Watch the video where I demonstrate how to draw light and dark ovals of different sizes as relaxed as possible.
Recording: De Foto Firma
Exercise: Try to imitate the exercise from the video. Move your arm as relaxed as possible, without bending your wrist or squeezing your pencil. Start the movement in the air before you hit the paper. Let your hand gently glide over the paper while drawing. Try it both clockwise and and counterclockwise.
Exercise 2: While rotating flat ovals, move up or down on your paper. Let your hand gently slide over the paper on the side of your little finger and keep your wrist and fingers relaxed. Try to keep the ovals the same width. It now becomes a so-called helix.
In a tornado, that helix becomes wider towards the top and sometimes changes direction.
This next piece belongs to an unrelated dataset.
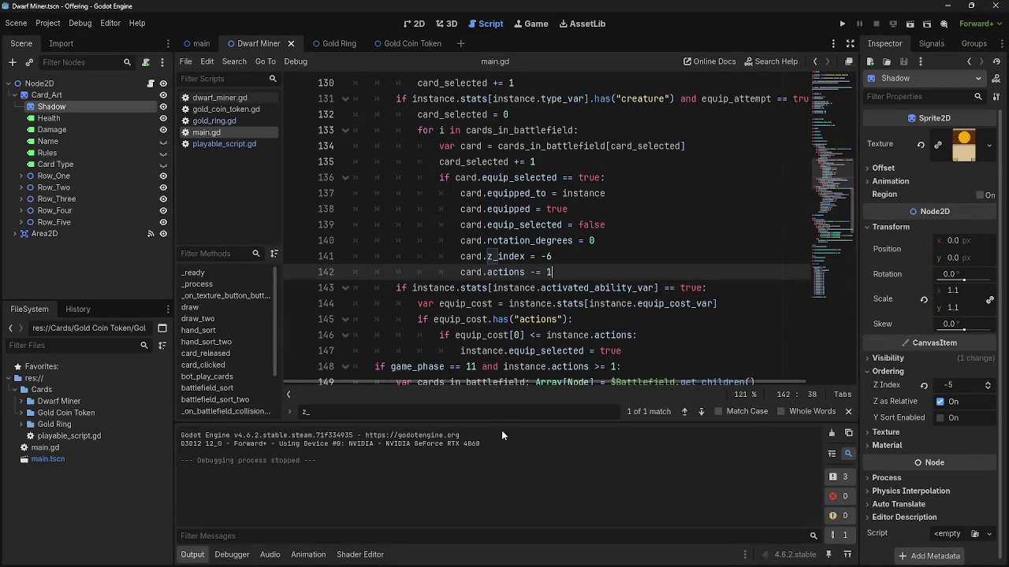
Inspect equip lines 141–142 and the Shadow node's Visibility settings, then relaunch the game.
left_click(578, 262)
Exercise 3: Draw one or more tornadoes. Try small and big ones. Draw your tornadoes in one line, so without letting go of the paper in between! This way your drawing hand becomes increasingly flexible. If you like it, you can make up things that are thrown into the air by the whirlwind. Hopefully everything lands safely on the ground again.
Of course, real screw threads can’t be drawn so casually; the spirally connected ovals must all be drawn equally diagonally and be exactly the same width everywhere. With two vertical assisting lines you ensure that the thread is the same width everywhere. If you draw everything lightly in the beginning, you can then make the thread more real with some light-dark contrast and shadows.